Do you _really_ think Microsoft will be the one to bring the world common data formats?  If you truly believe this, then you are absolutely blind to history. Microsoft has generally done everything they can to obfuscate and make inaccessible their data formats (it's lock in and a forced network effect), so hearing them talk about a generic file format per WinFS is one of the most disingenous and hollow things I've heard in a long time. The generic file format for MS apps will be a blob field full of 4MB of binary encrypted data.

In any case, as I mentioned earlier, this is a task that is _much_ easier said than done. If it were to be done, an API or database-based data system is hardly a step towards the solution (although it might appear to be a false start) - Instead lets see some standardized schemas for each application or data type - THAT is a start towards this panacea. Waving ones hands and saying that putting a database under the OS even remotely makes a step in this direction is the height of absurdity (just as saying "We use open XML as our format" is no benefit if your use is undocumented and full of binary encoded fields tha are undocumented).

Dennis Forbes
Wednesday, November 05, 2003

"If you think this is a lot of hype, wait until Apple makes it's next batch of announcements."

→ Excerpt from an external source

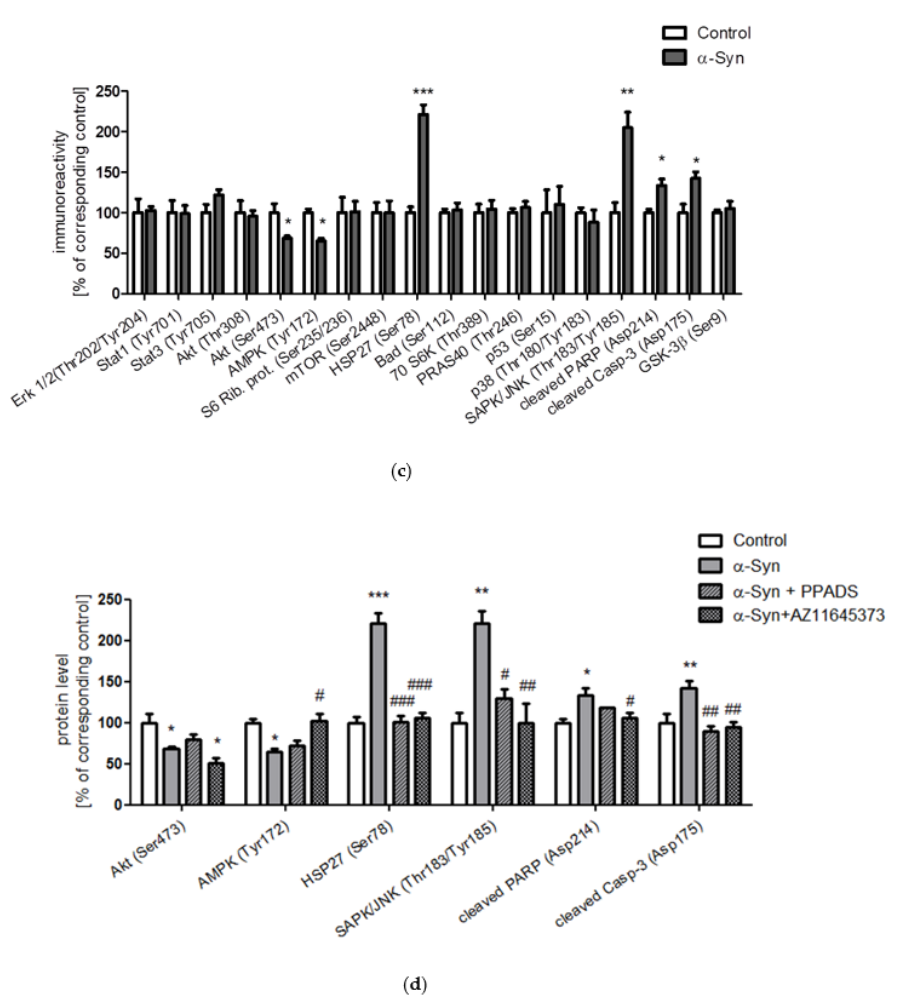
Figure 1. P2X7R simulation induces activation of molecular pathways of cell death in SH-SY5Y cells. ( a ) The effect of α -Syn and ATP on SH-SY5Y cells viability. SH-SY5Y cell viability after 48 h treatment with 10 µ M α -Syn or 1 mM ATP in the presence of 100 µ M PPADS or 10 µ M AZ 11645373 measured by 2-(4,5-dimethylthiazol-2-yl)-2,5-diphenyltetrazolium bromide (MTT) test. Data represent the mean value ± S.E.M. for four independent experiments. ** p < 0.01, *** p < 0.001 compared to control; # p < 0.05, ## p < 0.01 compared to α -Syn, and & p < 0.05, &&& p < 0.001 compared to ATP using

The difference is, Apple only hypes products when they ACTUALLY EXIST.

Jim Rankin
Wednesday, November 05, 2003

> Have some vision folks, as a common data format is really the Holy Grail of computing.

And like the Holy Grail, it's probably unattainable except by the purest at heart.

First, what you are talking about is only the lowest story of the Tower of Babel: a common access method. (Note that we already *have* a common access method, namely the file API).

Once you can access the data, you still need a way to understand it, and this is a deep and thorny topic.

It's a lot of extra work to build a data format that *also* serves as an API (ie, is straightforwardly queryable, has backwards compatibility between versions, etc).

IMO, exporting data (probably in XML) is the way to go.